# Last few questions,



## jbh83 (Jan 15, 2018)

Hello Everyone,

So al being well I will have the set up of a gaggia classic and a sage smart grinder to start playing with soon. I will be making espresso's and flat whites mostly for me and the Mrs. I was wondering if anyone had some advice in regard to a milk jug and thermometer to get me going and a usable tamper..


----------



## Jony (Sep 8, 2017)

Thermometer don't bother use your fingers underneath the jug when it gets hot remove, Jug wise I have a Motta Tulip jug its pretty good, if you cant go that far Rhinowares jug 350mm be fine Motta Tamper maybe.


----------



## MildredM (Feb 13, 2017)

TempTags are a useful aid to getting a consistent temp in the jug


----------



## ashcroc (Oct 28, 2016)

I use temp tags here too & usually have to keep steaming for a few sec after I have to take my fingers off the jug.

Sage do a jug with a temp scale built in which might be handy if you steam both dairy & non dairy.


----------



## Greydad (Feb 25, 2018)

After much experimentation I am now able to make a satisfyingly hot coffee for Wifey by listening to the sound the milk/steamer makes - it starts to drop in tone as it gets hotter like a kettle does and after a while you sort of know when to stop.

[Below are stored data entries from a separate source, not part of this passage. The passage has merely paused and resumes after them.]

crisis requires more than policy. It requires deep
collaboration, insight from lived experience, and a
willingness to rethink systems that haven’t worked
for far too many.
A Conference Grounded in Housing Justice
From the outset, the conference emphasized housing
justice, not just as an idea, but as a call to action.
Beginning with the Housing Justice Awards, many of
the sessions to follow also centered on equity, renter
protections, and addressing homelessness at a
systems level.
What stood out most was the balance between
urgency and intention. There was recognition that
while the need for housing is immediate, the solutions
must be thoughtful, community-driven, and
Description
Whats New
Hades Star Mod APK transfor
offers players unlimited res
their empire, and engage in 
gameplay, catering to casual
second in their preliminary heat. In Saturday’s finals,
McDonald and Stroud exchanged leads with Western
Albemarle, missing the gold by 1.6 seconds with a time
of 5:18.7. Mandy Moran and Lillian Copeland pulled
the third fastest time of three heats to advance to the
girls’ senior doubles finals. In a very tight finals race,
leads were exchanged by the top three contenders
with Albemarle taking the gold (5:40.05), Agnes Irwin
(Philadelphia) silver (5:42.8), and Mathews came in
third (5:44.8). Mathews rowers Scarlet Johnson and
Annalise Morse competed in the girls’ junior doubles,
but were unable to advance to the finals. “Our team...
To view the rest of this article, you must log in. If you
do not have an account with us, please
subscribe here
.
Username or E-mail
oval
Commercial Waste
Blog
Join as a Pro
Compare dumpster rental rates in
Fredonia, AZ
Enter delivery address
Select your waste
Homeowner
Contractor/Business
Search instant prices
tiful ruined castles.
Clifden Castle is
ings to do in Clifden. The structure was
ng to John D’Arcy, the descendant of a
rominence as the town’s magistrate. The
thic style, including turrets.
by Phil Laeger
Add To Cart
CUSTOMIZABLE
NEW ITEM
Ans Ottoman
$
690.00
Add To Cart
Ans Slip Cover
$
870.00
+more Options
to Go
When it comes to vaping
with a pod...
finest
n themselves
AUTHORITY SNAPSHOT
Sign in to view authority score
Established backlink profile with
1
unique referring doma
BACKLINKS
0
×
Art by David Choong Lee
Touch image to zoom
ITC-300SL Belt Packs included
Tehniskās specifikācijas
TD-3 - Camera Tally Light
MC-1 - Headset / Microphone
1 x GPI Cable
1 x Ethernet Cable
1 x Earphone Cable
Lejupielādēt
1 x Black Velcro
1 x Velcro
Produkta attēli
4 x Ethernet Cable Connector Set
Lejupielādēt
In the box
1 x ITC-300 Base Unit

Like the Sage thermometer jug though, Wifey fancies getting one too


----------



## hotmetal (Oct 31, 2013)

I'm usually pretty happy with the fingers on the bottom. I have a temp tag to double check or calibrate my finger to. But it's hard to watch the milk and the tag at the same time. Thermometers get in the way, so I think it's a good idea to have a jug with a temperature sticker on (for reference) but learn to feel the bottom. It's surprisingly accurate how your fingers can take up to 65 degrees but no more!


----------